Doch das allein reicht nicht aus. Wir brauchen ein Bewusstsein in unserer Gesellschaft, um in Zukunft ein besseres Verständnis und eine größere Akzeptanz für diese Themen zu schaffen. Und deshalb sind Pers Worte umso wichtiger. Ob Profifußball oder Arbeitswelt: "Denn klar, irgendwann realisierst du, dass das alles eine Belastung ist, körperlich und mental, die es auch erst mal zu verarbeiten, wegzustecken gilt. Dass es null mehr um Spaß geht, sondern dass du abliefern musst, ohne Wenn und Aber. Selbst wenn du verletzt bist." - gibt Mertesacker über den stetigen Druck im Fußballgeschäft zu Protokoll (Spiegel-online-Interview vom 10. März 2018).

Robert-Enke-Stiftung leistet Aufklärung - 96 unterstützt
Anlaufstelle - nicht nur für Profisportler - ist unter anderem die Robert-Enke-Stiftung, die sich in Kooperation mit dem Bundesministerium für Gesundheit sowie dem Deutschen Fußballbund, dem Ligaverband und Hannover 96 für die Aufklärung, Erforschung und Behandlung von Depressionen einsetzt. In dieser leisten die Roten auch weiterhin ihren Beitrag. Zum Beispiel: Der Erwerb der Bayern-Karten für das Heimspiel war mit einer  besonderen Aktion verbunden. Die Tickets für das Duell mit dem deutschen Rekordmeister haben einen Euro mehr als üblich gekostet - diese Mehrerlöse werden eins zu eins an die Robert-Enke-Stiftung gespendet. Zum anderen wird die Zusammenarbeit künftig noch nachhaltiger. In alle neuen Spielerverträge der 96-Profis wird von nun an ein Passus eingearbeitet, laut dem ab 2020 ein bestimmter Prozentsatz des Gehaltes an die Stiftung fließt. So werden auch folgende Spielergenerationen für ein Thema sensibilisiert, das ein Teil unserer Gesellschaft ist und auch vor dem Profisport nicht haltmacht. Das hat die Tragödie um unseren ehemaligen Kapitän und Nationaltorwart Robert Enke schmerzlich vor Augen geführt. Auch Per Mertesacker.

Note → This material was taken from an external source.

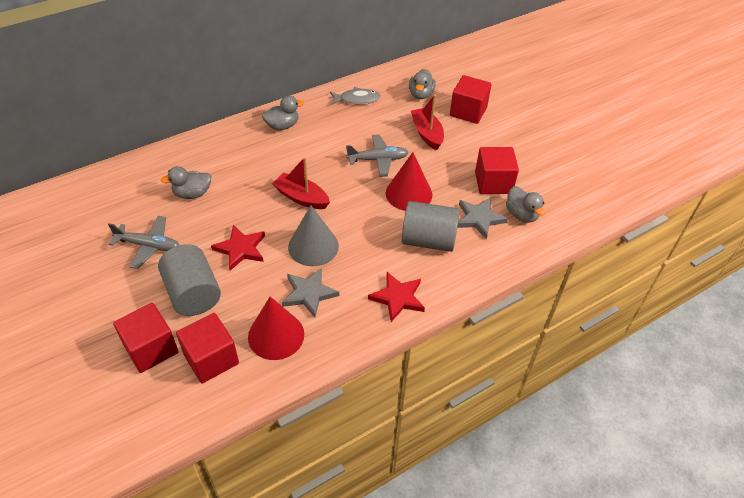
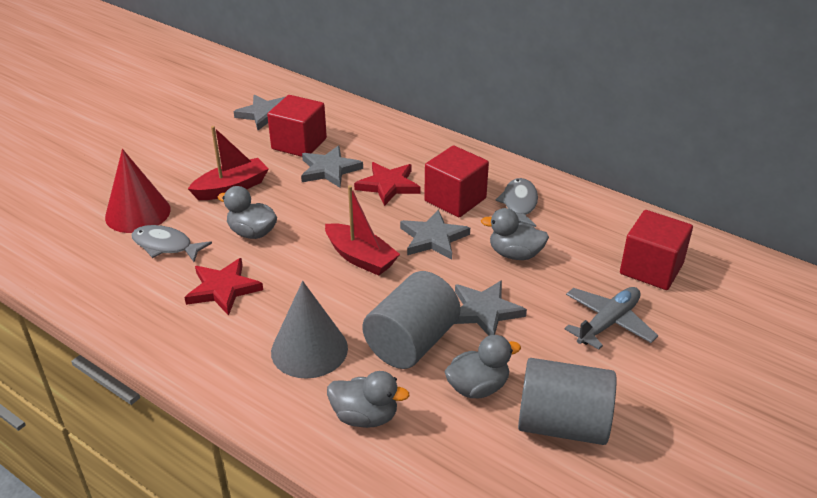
grey fish: 1 -> 2
grey plane: 2 -> 1
grey star: 2 -> 4
red cone: 2 -> 1
red cube: 4 -> 3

Jeder Einzelne, der sich in diesen Tagen mit dem von Per Mertesacker in die Öffentlichkeit getragenen Aussagen auseinandersetzt, sollte sich noch einmal das Zitat des ehemaligen DFB-Präsidenten Theo Zwanziger in Erinnerungen rufen: "Fußball ist nicht alles." Gerade weil er uns am Herzen liegt, so hat gegenseitiger Respekt jenseits jeglicher diskutabler Themen noch immer nicht an Wert verloren - nicht auf dem Platz, auf den Rängen und nicht in den sozialen Netzwerken.